(Provided data begins)

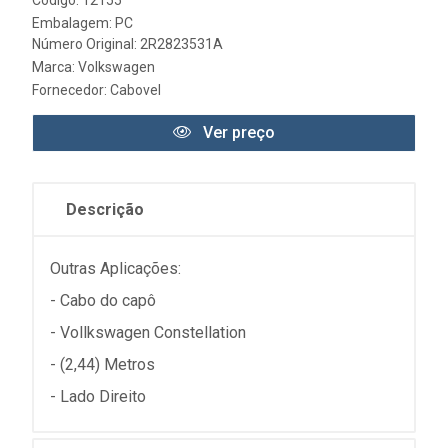
Código: 12155
Embalagem: PC
Número Original: 2R2823531A
Marca:
Volkswagen
Fornecedor:
Cabovel
Ver preço
Descrição
Outras Aplicações:
- Cabo do capô
- Vollkswagen Constellation
- (2,44) Metros
- Lado Direito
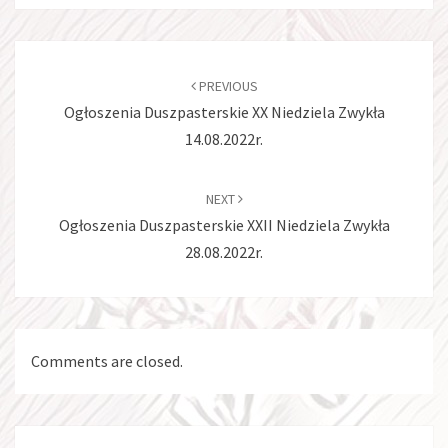
Post
navigation
PREVIOUS
Ogłoszenia Duszpasterskie XX Niedziela Zwykła
14.08.2022r.
NEXT
Ogłoszenia Duszpasterskie XXII Niedziela Zwykła
28.08.2022r.
Comments are closed.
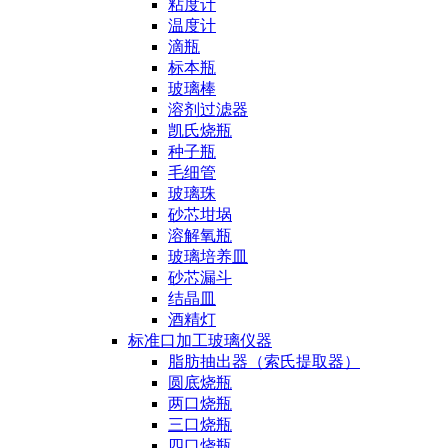
粘度计
温度计
滴瓶
标本瓶
玻璃棒
溶剂过滤器
凯氏烧瓶
种子瓶
毛细管
玻璃珠
砂芯坩埚
溶解氧瓶
玻璃培养皿
砂芯漏斗
结晶皿
酒精灯
标准口加工玻璃仪器
脂肪抽出器（索氏提取器）
圆底烧瓶
两口烧瓶
三口烧瓶
四口烧瓶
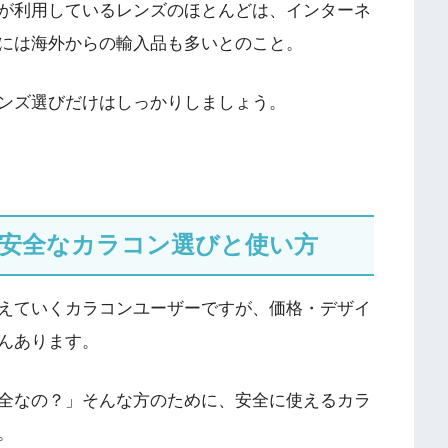
が利用しているレンズのほとんどは、インターネ
には海外からの輸入品も多いとのこと。
ンズ選びだけはしっかりしましょう。
！安全なカラコン選びと使い方
えていくカラコンユーザーですが、価格・デザイ
んあります。
全なの？」そんな方のために、安全に使えるカラ
。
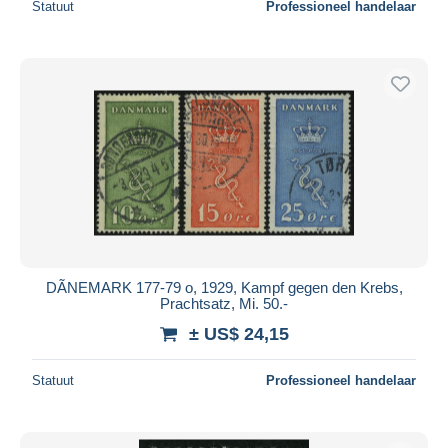
Statuut
Professioneel handelaar
DÃNEMARK 177-79 o, 1929, Kampf gegen den Krebs,
Prachtsatz, Mi. 50.-
± US$ 24,15
Statuut
Professioneel handelaar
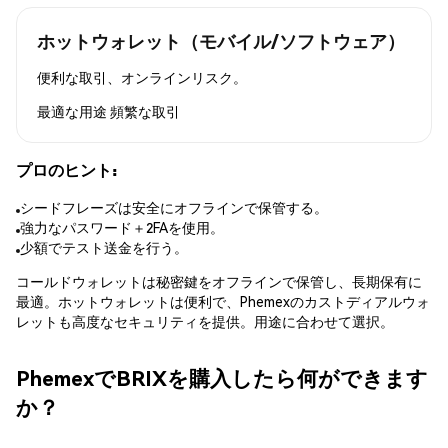
ホットウォレット（モバイル/ソフトウェア）
便利な取引、オンラインリスク。
最適な用途
頻繁な取引
プロのヒント:
シードフレーズは安全にオフラインで保管する。
強力なパスワード＋2FAを使用。
少額でテスト送金を行う。
コールドウォレットは秘密鍵をオフラインで保管し、長期保有に
最適。ホットウォレットは便利で、Phemexのカストディアルウォ
レットも高度なセキュリティを提供。用途に合わせて選択。
PhemexでBRIXを購入したら何ができます
か？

(Provided data ends)

» What you are asked to do
Output the part of the records that opens with the line containing "が利用しているレンズのほとんどは、インターネ" and continues to the end of the records as a Markdown table with the columns Row and Record line, numbering each line and leaving out blank lines. Leave the pictures out of the table.

» Written answer
| Row | Record line |
|---|---|
| 1 | が利用しているレンズのほとんどは、インターネ |
| 2 | には海外からの輸入品も多いとのこと。 |
| 3 | ンズ選びだけはしっかりしましょう。 |
| 4 | ！安全なカラコン選びと使い方 |
| 5 | えていくカラコンユーザーですが、価格・デザイ |
| 6 | んあります。 |
| 7 | 全なの？」そんな方のために、安全に使えるカラ |
| 8 | 。 |
| 9 | Statuut |
| 10 | Professioneel handelaar |
| 11 | DÃNEMARK 177-79 o, 1929, Kampf gegen den Krebs, |
| 12 | Prachtsatz, Mi. 50.- |
| 13 | ± US$ 24,15 |
| 14 | Statuut |
| 15 | Professioneel handelaar |
| 16 | ホットウォレット（モバイル/ソフトウェア） |
| 17 | 便利な取引、オンラインリスク。 |
| 18 | 最適な用途 |
| 19 | 頻繁な取引 |
| 20 | プロのヒント: |
| 21 | シードフレーズは安全にオフラインで保管する。 |
| 22 | 強力なパスワード＋2FAを使用。 |
| 23 | 少額でテスト送金を行う。 |
| 24 | コールドウォレットは秘密鍵をオフラインで保管し、長期保有に |
| 25 | 最適。ホットウォレットは便利で、Phemexのカストディアルウォ |
| 26 | レットも高度なセキュリティを提供。用途に合わせて選択。 |
| 27 | PhemexでBRIXを購入したら何ができます |
| 28 | か？ |